California governor defends progressive values, says they’re an ‘antidote’ to populism on the right
SACRAMENTO, Calif. (AP) — Gov. Gavin Newsom used his State of the State address on Tuesday to boost President Joe Biden ahead of Thursday’s pivotal presidential debate, comparing Donald Trump’s version of the Republican Party to the rise of fascism prior to World War II and offering Democrats’ ideals as “an antidote to the poisonous populism of the right.”

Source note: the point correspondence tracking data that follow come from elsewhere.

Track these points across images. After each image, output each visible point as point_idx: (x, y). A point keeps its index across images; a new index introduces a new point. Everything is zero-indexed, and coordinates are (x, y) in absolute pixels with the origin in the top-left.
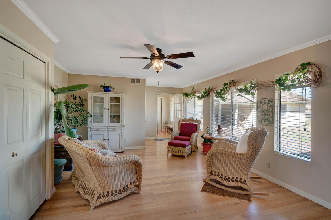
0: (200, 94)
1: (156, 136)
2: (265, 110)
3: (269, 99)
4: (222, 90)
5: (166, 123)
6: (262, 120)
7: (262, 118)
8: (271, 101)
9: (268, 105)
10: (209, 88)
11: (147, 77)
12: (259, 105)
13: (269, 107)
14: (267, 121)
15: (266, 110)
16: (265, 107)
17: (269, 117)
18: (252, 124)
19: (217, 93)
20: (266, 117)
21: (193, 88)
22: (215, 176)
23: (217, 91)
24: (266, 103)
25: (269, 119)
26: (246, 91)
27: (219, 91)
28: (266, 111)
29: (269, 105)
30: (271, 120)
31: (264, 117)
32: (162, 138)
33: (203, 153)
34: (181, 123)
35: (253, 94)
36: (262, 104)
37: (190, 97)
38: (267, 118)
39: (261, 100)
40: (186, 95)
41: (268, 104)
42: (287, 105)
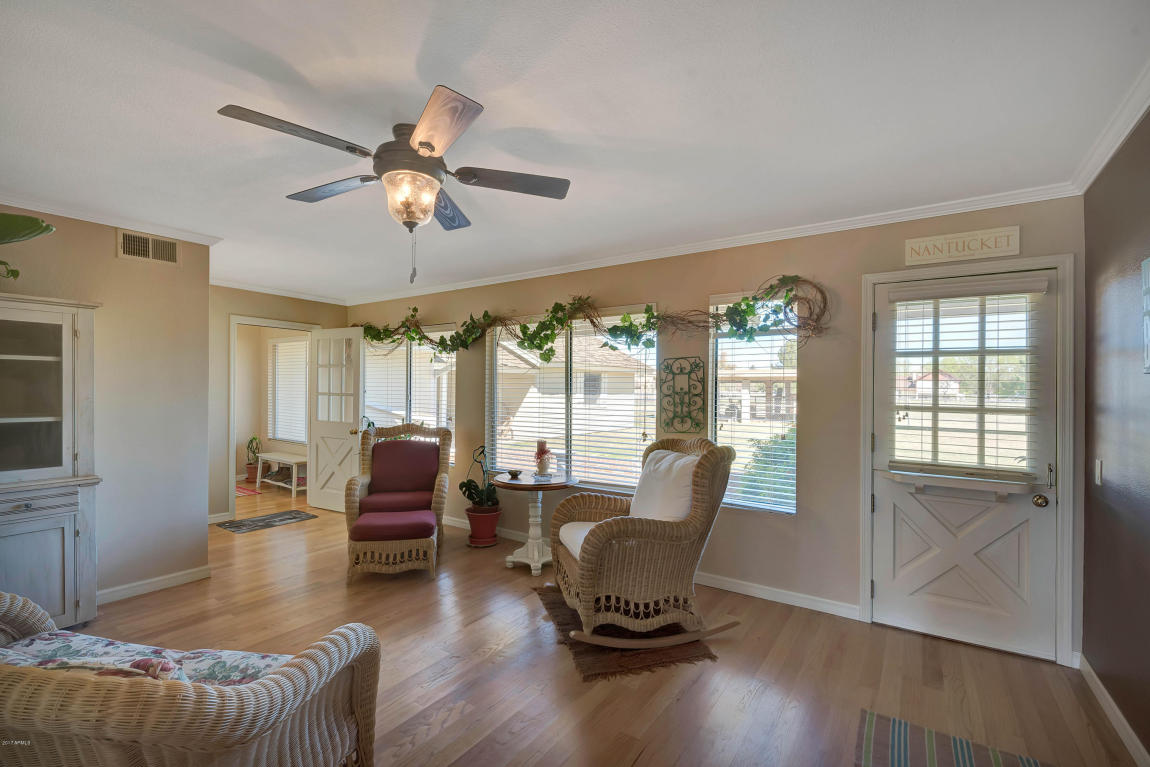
0: (447, 335)
1: (226, 509)
2: (681, 389)
3: (693, 360)
4: (543, 326)
5: (254, 446)
6: (674, 418)
7: (675, 413)
8: (697, 366)
9: (689, 378)
10: (486, 314)
11: (217, 239)
12: (664, 375)
13: (692, 382)
14: (689, 421)
15: (686, 389)
16: (682, 382)
17: (692, 408)
18: (642, 431)
19: (524, 333)
20: (685, 409)
21: (415, 310)
22: (609, 614)
23: (524, 329)
24: (687, 371)
25: (694, 414)
26: (631, 333)
27: (532, 327)
28: (685, 393)
29: (693, 376)
30: (700, 416)
31: (679, 409)
32: (260, 514)
33: (472, 542)
34: (373, 441)
35: (649, 344)
36: (674, 374)
37: (394, 341)
38: (690, 413)
39: (670, 362)
40: (375, 333)
41: (690, 373)
42: (603, 376)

Nowhere in Newsom’s speech — which was prerecorded and posted online to his social media channels in a departure from decades of tradition — did he mention Trump or Biden by name. But he used some of Trump’s most incendiary statements to offer a dark contrast of the choice facing Americans in November, comparing it to the eve of World War II when “fascism spread its hate and destruction throughout Europe.”
“When they speak of immigrants poisoning American blood, and of mass deportations and detention camps, this is the language of destruction — of 1939,” Newsom said.
Trump made those comments about immigrants “poisoning the blood of our country” during a campaign rally in Iowa last year, later saying he did not know that Adolf Hitler had once said something similar. Still, the comments have become a key talking point for the left as they paint Trump’s candidacy as a warning for a dark future.